** Passage to read follows **

Mattias,
Please note that most of Thomas' questions are in the interest of the general 
public, considered requests for further documentation.


> Do you have benchmarks results of the modules using such variables
> (power, random, service)?
> It would be interesting to compare time efficiency and memory usage
> before/after, with different number of threads.

IMO, the main benefit is the reduction of waste of CPU data cache (no need for 
RTE_CACHE_GUARD fillers in per-lcore data structures).

Mattias,
The PMU counters library is too new, so I suppose you cannot yet measure the 
primary benefit, but only derived benefits.
If you have any kind of perf data, please provide them.


> > Lcore variables are similar to thread-local storage (TLS, e.g., C11
> > _Thread_local), but decoupling the values' life time with that of the
> > threads.
> 
> In which situation we need values of a dead thread?

Values of dead threads is not the issue here.
This is:
1. TLS variables are allocated and initialized when ANY thread is created, so 
using TLS for variables increases the cost of creating new threads. This is 
relevant for applications that frequently create (and destroy) short-lived 
threads.
2. TLS variables uses memory for ALL threads, regardless if those threads use 
the TLS variables or not. This increases the memory footprint for applications 
that create many (long lived) threads.

Mattias:
Thomas' question might still be relevant...
Is there any situation where the values of the lcore variables are relevant 
after the thread is dead?

> > +Variables with thread-local storage are allocated at the time of
> > +thread creation, and exists until the thread terminates, for every
> > +thread in the process. Only very small object should be allocated in
> > +TLS, since large TLS objects significantly slows down thread
> creation
> > +and may needlessly increase memory footprint for application that
> make
> > +extensive use of unregistered threads.
> 
> I don't understand the relation with non-DPDK threads.

The relationship here is the same as I described above: Using TLS for DPDK 
threads also have a cost for non-DPDK threads.


> [...]
> > +#define LCORE_BUFFER_SIZE (RTE_MAX_LCORE_VAR * RTE_MAX_LCORE)
> 
> With #define RTE_MAX_LCORE_VAR 1048576,
> LCORE_BUFFER_SIZE can be 100MB, right?

Mattias:
You should document what you have explained...

** End of Passage to read **
** Supplied entries follows **

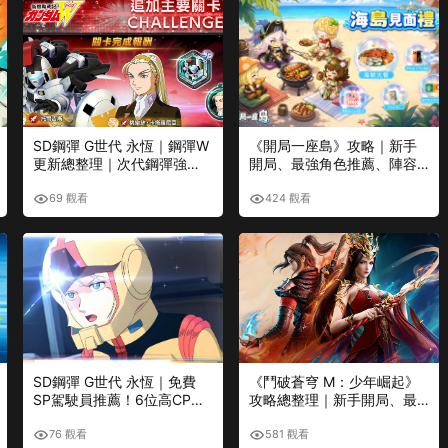
SD鋼彈 G世代 永恆｜鋼彈W
《開局一座島》攻略｜新手
更新總整理｜次代鋼彈強
開局、最強角色推薦、陣容
化、托爾吉斯、多蘿西(桃樂
搭配、養成技巧與塔防玩法
絲)、平衡調整完整解析
完整解析
69 觀看
424 觀看
SD鋼彈 G世代 永恆｜免費
《鬥破蒼穹 M：少年崛起》
SP駕駛員推薦！6位高CP值
攻略總整理｜新手開局、最
角色優先培養攻略
強陣容、異火、鬥技、副本
完整教學（2026最新版）
76 觀看
581 觀看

** End of Supplied entries **

▶ _Apply what you read_:
(1) In the thread on lcore variables, when are TLS variables allocated and initialized?
(2) Echo the lines of the lcore variables thread between "If you have" and "the issue here.", inclusive.
Work only from the thread on lcore variables, not from the data.

▶ _Your responses_:
(1) When any thread is created.

(2)
If you have any kind of perf data, please provide them.


> > Lcore variables are similar to thread-local storage (TLS, e.g., C11
> > _Thread_local), but decoupling the values' life time with that of the
> > threads.
> 
> In which situation we need values of a dead thread?

Values of dead threads is not the issue here.